→ **Task prompt**: Reproduce every line in the material below that holds "kembali".

→ **Given data**:
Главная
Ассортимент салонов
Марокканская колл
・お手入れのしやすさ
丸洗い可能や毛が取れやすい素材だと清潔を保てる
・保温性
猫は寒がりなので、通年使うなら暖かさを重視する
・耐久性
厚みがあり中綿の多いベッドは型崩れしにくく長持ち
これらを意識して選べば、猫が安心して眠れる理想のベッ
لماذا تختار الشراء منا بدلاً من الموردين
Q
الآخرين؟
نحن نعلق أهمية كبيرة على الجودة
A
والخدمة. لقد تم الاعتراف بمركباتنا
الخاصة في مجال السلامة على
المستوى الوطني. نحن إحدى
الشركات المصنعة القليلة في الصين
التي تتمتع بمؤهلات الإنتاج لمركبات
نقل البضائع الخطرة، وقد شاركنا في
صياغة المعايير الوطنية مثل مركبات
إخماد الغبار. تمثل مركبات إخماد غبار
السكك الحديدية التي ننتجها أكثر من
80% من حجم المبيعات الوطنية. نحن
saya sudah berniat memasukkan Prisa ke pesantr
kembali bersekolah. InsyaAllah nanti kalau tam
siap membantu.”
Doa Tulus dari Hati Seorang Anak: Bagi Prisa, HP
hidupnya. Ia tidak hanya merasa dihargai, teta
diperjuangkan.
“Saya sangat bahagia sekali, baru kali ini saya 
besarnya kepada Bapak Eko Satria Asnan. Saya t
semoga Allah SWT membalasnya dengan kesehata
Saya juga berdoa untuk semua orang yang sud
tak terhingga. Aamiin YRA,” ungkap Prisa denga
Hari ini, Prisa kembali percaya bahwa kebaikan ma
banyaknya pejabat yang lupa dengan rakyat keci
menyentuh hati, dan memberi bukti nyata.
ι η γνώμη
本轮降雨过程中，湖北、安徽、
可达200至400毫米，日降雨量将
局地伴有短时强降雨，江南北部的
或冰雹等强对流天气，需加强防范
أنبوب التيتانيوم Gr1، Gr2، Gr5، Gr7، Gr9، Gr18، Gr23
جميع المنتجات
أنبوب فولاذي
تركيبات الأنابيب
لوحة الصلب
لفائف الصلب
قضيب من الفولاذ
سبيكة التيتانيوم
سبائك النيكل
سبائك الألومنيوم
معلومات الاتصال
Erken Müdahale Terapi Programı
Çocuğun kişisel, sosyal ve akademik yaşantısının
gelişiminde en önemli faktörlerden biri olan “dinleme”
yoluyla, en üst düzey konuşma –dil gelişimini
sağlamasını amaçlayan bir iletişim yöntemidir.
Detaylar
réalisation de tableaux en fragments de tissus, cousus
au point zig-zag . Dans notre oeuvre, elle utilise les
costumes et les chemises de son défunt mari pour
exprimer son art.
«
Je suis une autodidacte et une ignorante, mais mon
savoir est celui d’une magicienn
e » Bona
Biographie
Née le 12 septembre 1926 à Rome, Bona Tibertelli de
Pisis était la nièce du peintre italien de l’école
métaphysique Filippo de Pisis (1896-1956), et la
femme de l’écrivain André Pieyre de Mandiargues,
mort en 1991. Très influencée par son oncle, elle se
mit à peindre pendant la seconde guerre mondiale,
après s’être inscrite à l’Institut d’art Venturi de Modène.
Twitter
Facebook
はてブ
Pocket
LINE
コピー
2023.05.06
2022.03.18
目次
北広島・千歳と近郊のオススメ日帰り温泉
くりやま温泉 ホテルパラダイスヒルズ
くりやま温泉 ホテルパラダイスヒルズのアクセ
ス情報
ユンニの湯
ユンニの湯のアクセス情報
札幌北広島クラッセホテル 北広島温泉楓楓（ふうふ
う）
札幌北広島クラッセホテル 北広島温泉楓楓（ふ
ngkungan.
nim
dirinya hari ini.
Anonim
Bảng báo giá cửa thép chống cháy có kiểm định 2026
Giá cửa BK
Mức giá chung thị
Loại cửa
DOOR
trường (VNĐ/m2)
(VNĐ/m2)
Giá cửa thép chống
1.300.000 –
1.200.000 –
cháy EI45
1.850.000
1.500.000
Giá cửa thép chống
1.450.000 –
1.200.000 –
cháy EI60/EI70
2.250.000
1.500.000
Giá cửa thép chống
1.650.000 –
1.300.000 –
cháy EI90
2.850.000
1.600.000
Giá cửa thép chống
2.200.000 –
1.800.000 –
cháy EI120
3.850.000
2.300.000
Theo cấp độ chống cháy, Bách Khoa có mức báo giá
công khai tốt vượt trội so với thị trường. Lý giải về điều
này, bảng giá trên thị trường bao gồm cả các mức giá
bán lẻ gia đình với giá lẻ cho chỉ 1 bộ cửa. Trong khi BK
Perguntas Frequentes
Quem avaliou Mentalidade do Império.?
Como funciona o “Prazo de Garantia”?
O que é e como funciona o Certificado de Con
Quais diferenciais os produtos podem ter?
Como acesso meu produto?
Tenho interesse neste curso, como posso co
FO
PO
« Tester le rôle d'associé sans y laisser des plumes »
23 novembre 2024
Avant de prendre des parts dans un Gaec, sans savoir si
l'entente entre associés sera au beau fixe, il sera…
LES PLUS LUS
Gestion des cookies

→ **Reply**:
kembali bersekolah. InsyaAllah nanti kalau tam
Hari ini, Prisa kembali percaya bahwa kebaikan ma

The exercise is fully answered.